A beloved local activist has been immortalized at a busy corner in Houston’s Montrose neighborhood. The likeness of Monica Roberts, the prolific transgender-rights advocate, adorns the utility box at the intersection of Montrose and Fairview, her silent gaze reminding passers-by of the need to continue the march toward equality.
City Council Member Abbie Kamin initiated the mural project to honor Roberts, and the location was selected to provide maximum visibility in the neighborhood.
Local artists and activists Brad Pritchett and Katherine Ligon were selected to paint the utility box. “[Abbie’s] office reached out to us because we had both been close friends with Monica, but we also do art of various types,” Pritchett says. “We were both excited to collaborate together and figure out what we wanted to do to honor Monica.”
Pitchett recalls it took about a year to move from concept to completion, which included securing approvals from community partners, making revisions, and then painting the mural.
“Both Katherine and I were busy during the Texas Legislative Session, so it was very difficult for us to schedule anything,” he adds.
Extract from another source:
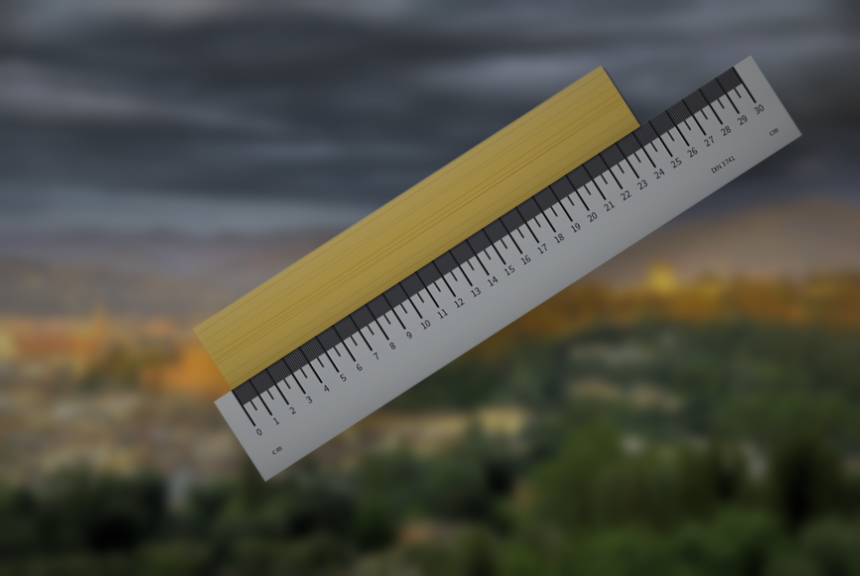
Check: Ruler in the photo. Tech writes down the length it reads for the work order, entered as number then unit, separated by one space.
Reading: 24.5 cm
Pritchett works for Equality Texas, the largest nonpartisan statewide political advocacy organization working to eliminate discrimination targeting the LGBTQ community. “We picked Memorial Day weekend to complete the project because we knew we would have extra time to be present in that space.”
In its finished format, the utility box displays a portrait of Roberts with the words “Griot, Journalist, Advocate, Friend, Auntie.” A jet plane is also depicted flying above Houston’s City Hall and leaving a pink, blue, and white trail that wraps around the box.
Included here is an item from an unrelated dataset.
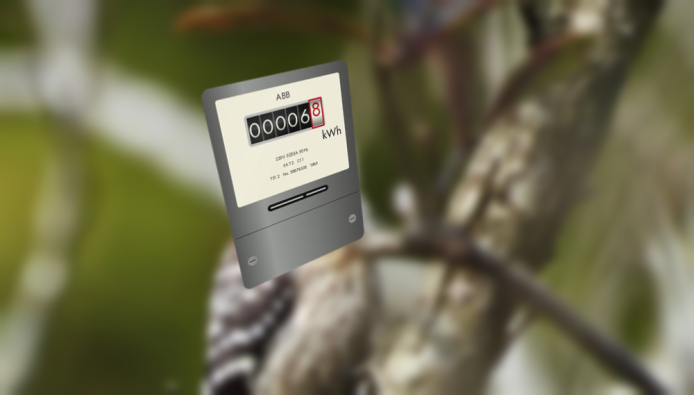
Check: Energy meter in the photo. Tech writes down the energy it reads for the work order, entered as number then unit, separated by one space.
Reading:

A quote from Roberts’ speech at a Creating Change Conference completes the installation: “I never thought about the fact that while I don’t have children of my own, I would gain a whole lot of nieces and nephews who chose me to be their Aunt Monica. But it’s happening. I’m seen as a possibility model and an icon to a community that I am unabashedly proud of.”
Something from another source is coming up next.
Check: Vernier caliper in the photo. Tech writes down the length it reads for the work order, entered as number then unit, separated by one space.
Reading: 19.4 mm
Pritchett explains how the quote highlights Roberts’ importance to the trans community. “She was fiercely protective of queer kids, and in particular trans kids and nonbinary kids. She didn’t have children of her own, but in a way, she kind of had all of these children who looked up to her, who were inspired by her, and who considered her to be a member of [their] extended family.”
Roberts was indeed a surrogate to many in the LGBTQ community, and she used her strength to amplify vital community issues.
“Monica brought a presence that was undeniable [to] spaces where we don’t traditionally have power as queer people. Monica would step into these places and people would listen and take notice because she knew how to navigate these spaces in a way that most people [can’t]. It came very naturally to her,” Pritchett emphasizes.
“I also miss being able to rely on the strength that she exuded in these spaces where we often had the deck stacked against us,” he continues. “You could come into a situation, whether it was at City Hall or at the Texas Capitol or the nation’s capitol, and feel like [the LGBTQ activists were] being piled on by folks who love to misuse their power. But then Monica would show up and she’d give you a hug, or she’d speak—or just give you a look—and you’d immediately feel reinvigorated and re-energized because you knew that Monica was there to fight alongside you.”
Pritchett sees the Montrose mini-mural as a fitting tribute to the larger-than-life legacy Roberts left behind, and he hopes it inspires others to learn about who she was and the work she performed.
“If you look at the many murals [of deceased leaders] that are all over the city, they honor folks who have had an impact not just on Houston or Texas, but also on our nation or world, in some instances,” Pritchett says. “I think Monica definitely falls into that category as somebody who was unapologetic about who they were. She defended trans people, and especially children, in a way that reverberated across the world.”
In addition to her work as a speaker and a regular columnist for OutSmart magazine, Roberts created the TransGriot blog as a pioneering resource to help identify and pay tribute to transgender murder victims across the country. The blog earned her a posthumous GLAAD Media Award in 2021.
Roberts passed away suddenly on October 5, 2020, and her passing sparked a wave of remembrances throughout Texas and the nation by news outlets including the New York Times, GLAAD, and the Texas Tribune.